THE EDITED PRESS RELEASE: “In 1969, after The Mothers of Invention disbanded, Frank Zappa released his groundbreaking solo debut Hot Rats. Fusing jazz and rock, the innovative album became one of the artist’s bestselling releases, thanks to classic tracks like Peaches En Regalia and Willie The Pimp. Over the following year, in between various projects (including producing Captain Beefheart’s Trout Mask Replica, and hosting Belgium’s Festival Actuel, where Zappa met British drummer Aynsley Dunbar), he assembled a core group to lay down tracks at L.A.’s recently opened Record Plant. The sessions, which took place primarily in February and March 1970 at the studio, featured Zappa once again in the producer’s chair and joined by several of the musicians that played on Hot Rats, including Mothers member Ian Underwood (keyboard, saxophone, rhythm guitar), violinist and vocalist Don “Sugarcane” Harris, and Wrecking Crew bassist Max Bennett.

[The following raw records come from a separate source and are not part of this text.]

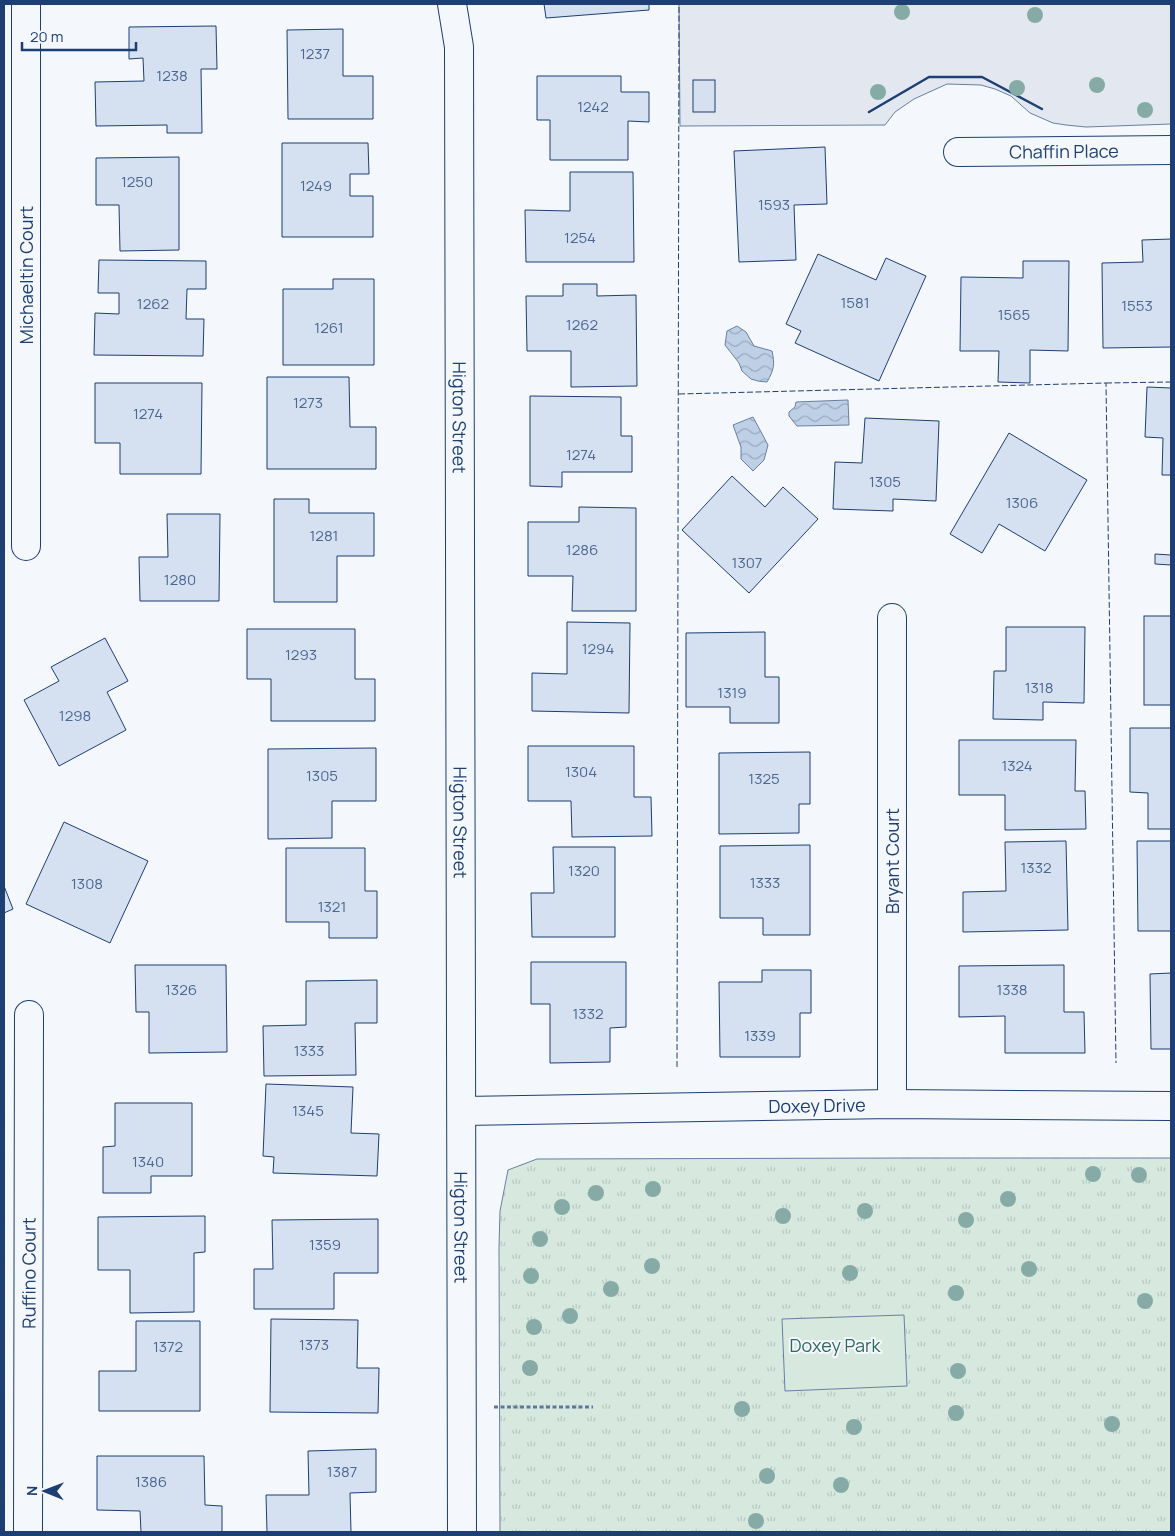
<svg xmlns="http://www.w3.org/2000/svg" width="1175" height="1536" viewBox="0 0 1175 1536" font-family="Manrope,sans-serif">
	<style>
		.grass { fill: url(#grass-tufts); stroke: #687fa3 }
		.pitch { fill: #d7e8df; stroke: #687fa3 }
		.parking { fill: #e3e8f0; stroke: #687fa3 }
		.water { fill: url(#water-waves); stroke: #687fa3 }
		.building { fill: #d5e0f0; stroke: #1d3f73 }
		.lines { fill: none; stroke-linecap: round; stroke-linejoin: round }
		.minor-casing { stroke: #1d3f73; stroke-width: 30 }
		.path { stroke: #5e769c; stroke-width: 3; stroke-dasharray: 4 2.5; stroke-linecap: butt }
		.minor { stroke: #f4f7fb; stroke-width: 28 }
		.fence { stroke: #1d3f73; stroke-width: 1; stroke-dasharray: 6 2.5; stroke-linecap: butt }
		.wall { stroke: #1d3f73; stroke-width: 2.5 }
		.tree { fill: #86aba6 }
		.labels { text-anchor: middle; dominant-baseline: central; stroke-width: 4; stroke-linejoin: round; paint-order: stroke }
		.number-label { font-size: 15px; fill: #4b6792 }
		.street-label { font-size: 18px; fill: #1d3f73; stroke: #f4f7fb }
		.park-label { font-size: 18px; fill: #2c6c60; stroke: #f4f7fb }
	</style>
	<defs>
		<pattern id="grass-tufts" width="24" height="20" patternUnits="userSpaceOnUse" patternTransform="scale(1.25)"><rect width="24" height="20" fill="#d7e8df"/><path d="M3 7l-1-3M5 7V3M7 7l1-3M15 17l-1-3M17 17v-4M19 17l1-3" fill="none" stroke="#b8c8c3"/></pattern>
		<pattern id="water-waves" width="16" height="10" patternUnits="userSpaceOnUse" patternTransform="scale(1.25)"><rect width="16" height="10" fill="#bed0e5"/><path d="M0 5q4-4 8 0t8 0" fill="none" stroke="#9aaabe"/></pattern>
	</defs>
	<rect width="100%" height="100%" fill="#f4f7fb"/>
	<polygon class="grass" points="905,1158 1171,1158 1171,1532 500,1532 499,1247 500,1211 508,1170 537,1159"/>
	<polygon class="pitch" points="904,1315 907,1386 785,1391 782,1319"/>
	<polygon class="parking" points="679,4 1171,4 1171,124 1086,127 1066,125 1053,123 1030,113 1011,96 995,89 981,85 947,84 914,99 895,112 885,125 680,126"/>
	<g class="water">
		<path d="M737,326L746,332L754,346L772,351C775,364 774,370 767,382L758,381L751,379L742,371L739,363L725,345L727,331Z"/>
		<polygon points="848,400 849,425 797,426 789,416 789,412 795,407 796,402"/>
		<polygon points="753,417 768,445 764,460 753,471 741,459 741,447 733,425"/>
	</g>
	<g class="building">
		<polygon points="544,4 649,4 649,10 546,18"/>
		<polygon points="216,26 217,69 201,69 202,133 167,133 167,125 96,126 95,82 144,81 143,58 129,59 129,27"/>
		<polygon points="343,29 343,76 373,76 373,119 288,119 287,30"/>
		<polygon points="537,76 621,76 621,92 649,92 649,122 628,121 628,160 550,160 550,120 537,120"/>
		<rect x="693" y="80" width="22" height="32"/>
		<polygon points="282,143 368,143 369,174 350,174 350,196 373,196 373,237 282,237"/>
		<polygon points="825,147 827,204 794,205 796,260 739,262 734,151"/>
		<polygon points="179,157 179,250 120,251 119,205 96,205 96,158"/>
		<polygon points="570,172 633,172 634,262 526,262 525,210 570,211"/>
		<polygon points="1171,239 1171,347 1103,348 1102,263 1143,262 1142,240"/>
		<polygon points="818,254 876,280 886,258 926,276 879,381 795,343 801,331 786,324"/>
		<polygon points="99,260 206,261 206,289 187,289 186,319 204,319 203,356 94,355 95,313 119,314 119,293 98,293"/>
		<polygon points="1023,261 1069,261 1068,351 1030,350 1030,383 998,382 999,351 960,351 961,277 1023,278"/>
		<polygon points="333,279 374,279 374,365 283,365 283,289 333,289"/>
		<polygon points="563,284 597,284 597,296 636,295 637,386 571,387 571,351 527,351 526,296 563,296"/>
		<polygon points="267,377 349,377 350,427 376,427 376,469 267,469"/>
		<polygon points="95,383 202,383 201,474 120,474 120,443 95,443"/>
		<polygon points="1147,387 1171,388 1171,475 1162,475 1163,438 1145,437"/>
		<polygon points="530,396 621,397 621,436 632,436 632,472 562,472 562,487 530,486"/>
		<polygon points="865,418 939,421 936,501 893,499 893,511 833,509 835,462 862,463"/>
		<polygon points="1009,433 1087,480 1045,551 999,524 982,553 950,534"/>
		<polygon points="732,476 765,507 783,487 818,519 749,593 682,530"/>
		<polygon points="274,499 309,499 309,513 374,513 374,556 337,556 337,602 274,602"/>
		<polygon points="579,507 636,508 636,611 572,611 573,576 528,576 528,522 579,522"/>
		<polygon points="167,514 220,514 219,601 140,601 139,557 168,557"/>
		<polygon points="1155,554 1171,555 1171,565 1155,564"/>
		<rect x="1144" y="616" width="27" height="89"/>
		<polygon points="567,622 630,623 629,713 532,711 532,673 567,674"/>
		<polygon points="1006,627 1085,627 1084,703 1043,702 1043,720 993,719 994,671 1006,671"/>
		<polygon points="247,629 355,629 355,679 375,679 375,721 271,721 271,679 247,679"/>
		<polygon points="765,632 765,677 779,677 779,723 730,723 730,707 686,707 686,633"/>
		<polygon points="105,638 128,681 107,692 126,730 59,766 24,700 59,681 51,667"/>
		<polygon points="1130,728 1171,728 1171,829 1148,829 1148,793 1130,792"/>
		<polygon points="959,740 1076,740 1075,791 1085,791 1086,829 1005,830 1005,795 959,795"/>
		<polygon points="528,746 634,746 634,797 651,797 652,836 572,837 571,801 528,801"/>
		<polygon points="376,748 376,801 332,801 332,838 268,839 268,749"/>
		<polygon points="810,752 810,804 799,804 799,833 719,834 719,753"/>
		<polygon points="64,822 148,861 110,943 26,904"/>
		<polygon points="1066,841 1068,930 963,932 963,892 1006,891 1005,842"/>
		<polygon points="1137,841 1171,841 1171,931 1138,931"/>
		<polygon points="810,845 810,935 763,935 763,918 720,918 720,846"/>
		<polygon points="553,847 615,847 615,937 532,937 531,893 554,893"/>
		<polygon points="286,848 365,848 365,891 377,891 377,938 329,938 329,922 286,922"/>
		<polygon points="4,886 13,909 4,913"/>
		<polygon points="531,962 626,962 626,1027 610,1028 610,1062 550,1063 550,1004 531,1004"/>
		<polygon points="135,965 226,965 227,1052 149,1053 149,1012 136,1012"/>
		<polygon points="1064,965 1064,1012 1084,1012 1085,1053 1005,1053 1005,1016 959,1017 959,966"/>
		<polygon points="762,970 811,970 811,1013 800,1013 800,1057 720,1057 719,982 762,982"/>
		<polygon points="1171,973 1171,1049 1151,1049 1150,974"/>
		<polygon points="377,980 377,1023 355,1023 356,1075 264,1076 263,1026 306,1025 306,981"/>
		<polygon points="266,1084 353,1087 351,1133 379,1134 377,1176 273,1173 274,1157 263,1156"/>
		<polygon points="115,1103 192,1103 192,1176 151,1176 151,1193 103,1193 103,1147 115,1146"/>
		<polygon points="205,1216 205,1252 194,1253 194,1312 130,1313 130,1270 98,1270 98,1217"/>
		<polygon points="378,1219 378,1273 334,1273 334,1309 254,1309 254,1269 273,1269 272,1220"/>
		<polygon points="271,1319 358,1320 357,1368 379,1368 378,1413 270,1412"/>
		<polygon points="136,1321 200,1321 200,1411 99,1411 99,1371 136,1371"/>
		<polygon points="376,1449 376,1492 350,1493 351,1532 267,1532 266,1495 309,1495 308,1451"/>
		<polygon points="97,1456 204,1456 205,1505 222,1506 222,1532 141,1532 140,1511 97,1510"/>
	</g>
	<g class="lines">
		<defs>
			<g id="minor">
				<polyline points="26,4 26,546"/>
				<path id="s1" d="M452,4L459,47L462,1532"/>
				<path id="s2" d="M958,152L1171,150"/>
				<polyline points="892,618 892,1104"/>
				<path id="s3" d="M462,1111L892,1104L1171,1106"/>
				<path id="s4" d="M28,1532L29,1015"/>
			</g>
		</defs>
		<use href="#minor" class="minor-casing"/>
		<polyline class="path" points="494,1407 593,1407"/>
		<use href="#minor" class="minor"/>
		<g class="fence">
			<polyline points="1106,383 1171,382"/>
			<polyline points="679,394 1106,383 1116,1063"/>
			<polyline points="677,1067 679,4"/>
		</g>
		<polyline class="wall" points="869,112 929,77 982,77 1042,109"/>
	</g>
	<g class="tree">
		<circle cx="902" cy="12" r="8"/>
		<circle cx="1035" cy="15" r="8"/>
		<circle cx="1097" cy="85" r="8"/>
		<circle cx="1017" cy="88" r="8"/>
		<circle cx="878" cy="92" r="8"/>
		<circle cx="1145" cy="110" r="8"/>
		<circle cx="1093" cy="1174" r="8"/>
		<circle cx="1139" cy="1175" r="8"/>
		<circle cx="653" cy="1189" r="8"/>
		<circle cx="596" cy="1193" r="8"/>
		<circle cx="1008" cy="1199" r="8"/>
		<circle cx="562" cy="1207" r="8"/>
		<circle cx="865" cy="1211" r="8"/>
		<circle cx="783" cy="1216" r="8"/>
		<circle cx="966" cy="1220" r="8"/>
		<circle cx="540" cy="1239" r="8"/>
		<circle cx="652" cy="1266" r="8"/>
		<circle cx="1029" cy="1269" r="8"/>
		<circle cx="850" cy="1273" r="8"/>
		<circle cx="531" cy="1276" r="8"/>
		<circle cx="611" cy="1289" r="8"/>
		<circle cx="956" cy="1293" r="8"/>
		<circle cx="1145" cy="1301" r="8"/>
		<circle cx="570" cy="1316" r="8"/>
		<circle cx="534" cy="1327" r="8"/>
		<circle cx="530" cy="1368" r="8"/>
		<circle cx="958" cy="1371" r="8"/>
		<circle cx="742" cy="1409" r="8"/>
		<circle cx="956" cy="1413" r="8"/>
		<circle cx="1112" cy="1424" r="8"/>
		<circle cx="854" cy="1427" r="8"/>
		<circle cx="767" cy="1476" r="8"/>
		<circle cx="841" cy="1485" r="8"/>
		<circle cx="756" cy="1521" r="8"/>
	</g>
	<g class="labels">
		<g class="number-label">
			<text x="315" y="53">1237</text>
			<text x="172" y="75">1238</text>
			<text x="593" y="106">1242</text>
			<text x="137" y="181">1250</text>
			<text x="316" y="185">1249</text>
			<text x="774" y="204">1593</text>
			<text x="580" y="237">1254</text>
			<text x="855" y="302">1581</text>
			<text x="153" y="303">1262</text>
			<text x="1137" y="305">1553</text>
			<text x="1014" y="314">1565</text>
			<text x="582" y="324">1262</text>
			<text x="329" y="327">1261</text>
			<text x="308" y="402">1273</text>
			<text x="148" y="413">1274</text>
			<text x="581" y="454">1274</text>
			<text x="885" y="481">1305</text>
			<text x="1022" y="502">1306</text>
			<text x="324" y="535">1281</text>
			<text x="582" y="549">1286</text>
			<text x="747" y="562">1307</text>
			<text x="180" y="579">1280</text>
			<text x="598" y="648">1294</text>
			<text x="301" y="654">1293</text>
			<text x="1039" y="687">1318</text>
			<text x="732" y="692">1319</text>
			<text x="75" y="715">1298</text>
			<text x="1017" y="765">1324</text>
			<text x="581" y="771">1304</text>
			<text x="322" y="775">1305</text>
			<text x="764" y="778">1325</text>
			<text x="1036" y="867">1332</text>
			<text x="584" y="870">1320</text>
			<text x="765" y="882">1333</text>
			<text x="87" y="883">1308</text>
			<text x="332" y="906">1321</text>
			<text x="181" y="989">1326</text>
			<text x="1012" y="989">1338</text>
			<text x="588" y="1013">1332</text>
			<text x="760" y="1035">1339</text>
			<text x="309" y="1050">1333</text>
			<text x="308" y="1110">1345</text>
			<text x="148" y="1161">1340</text>
			<text x="325" y="1244">1359</text>
			<text x="314" y="1344">1373</text>
			<text x="168" y="1346">1372</text>
			<text x="342" y="1471">1387</text>
			<text x="151" y="1481">1386</text>
		</g>
		<g class="street-label">
			<text stroke="none"><textPath href="#s2" startOffset="106">Chaffin Place</textPath></text>
			<text transform="translate(26 275) rotate(-90)">Michaeltin Court</text>
			<text stroke="none"><textPath href="#s1" startOffset="414">Higton Street</textPath></text>
			<text stroke="none"><textPath href="#s1" startOffset="819">Higton Street</textPath></text>
			<text transform="translate(892 861) rotate(-90)">Bryant Court</text>
			<text stroke="none"><textPath href="#s3" startOffset="355">Doxey Drive</textPath></text>
			<text stroke="none"><textPath href="#s1" startOffset="1224">Higton Street</textPath></text>
			<text stroke="none"><textPath href="#s4" startOffset="259">Ruffino Court</textPath></text>
		</g>
		<g class="park-label">
			<text x="835" y="1345">Doxey Park</text>
		</g>
	</g>
	<rect width="1175" height="1536" fill="none" stroke="#1d3f73" stroke-width="10"/>
	<g transform="translate(45 1491) rotate(271)" stroke="#f4f7fb" stroke-width="4" paint-order="stroke">
	<path d="M0-4L9 19L0 12L-9 19Z" fill="#1d3f73"/>
	<text y="-8" font-size="14" font-weight="bold" text-anchor="middle" fill="#1d3f73">N</text>
	</g>
	<path d="M22 42v8h114v-8" fill="none" stroke="#1d3f73" stroke-width="2.5"/>
	<text x="30" y="42" font-size="15" fill="#1d3f73" stroke="#f4f7fb" stroke-width="4" paint-order="stroke">20 m</text>
</svg>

The band was rounded out by Dunbar, who had just relocated to Los Angeles and moved in with Zappa following his invite to join the band. Together the group recorded hours of original compositions, inspired covers and extended improvisations that drew from Zappa’s R&B and blues roots, while blending influences of the emerging jazz fusion scene. Largely instrumental, these recordings showcased the guitarist’s virtuosity, while offering what could have easily been the sequel to Hot Rats, had it ever been released.”

 


Frank Zappa
Zappa ’80: Mudd Club / Munich

THE EDITED PRESS RELEASE:Zappa 80: Mudd Club / Munich, the latest exciting live collection to be released from Frank Zappa’s legendary Vault, offers fans an opportunity to hear two blistering shows recorded in two distinct settings: The intimate 240-capacity Mudd Club in New York City and the massive 12,000-seat German arena Olympiahalle in Munich. Produced by Ahmet Zappa and Zappa Vaultmeister Joe Travers, this historically significant release marks the first time that full concerts have ever been released featuring the 1980 lineup — Zappa leading the five-strong band which included the dual vocal attack of Ike Willis and Ray White, Arthur Barrow on bass, Tommy Mars on keyboards, and newcomer David Logeman on drums. Additionally, this is the first posthumous release of this distinct but brief lineup, as Logeman — who replaced drummer Vinnie Colaiuta — would end up leaving when Colaiuta returned to the band. Previously only two tracks from these shows — Love Of My Life from Mudd Club and You Didn’t Try To Call Me from Munich — were released by Zappa on his CD live series, You Can’t Do That On Stage Anymore.”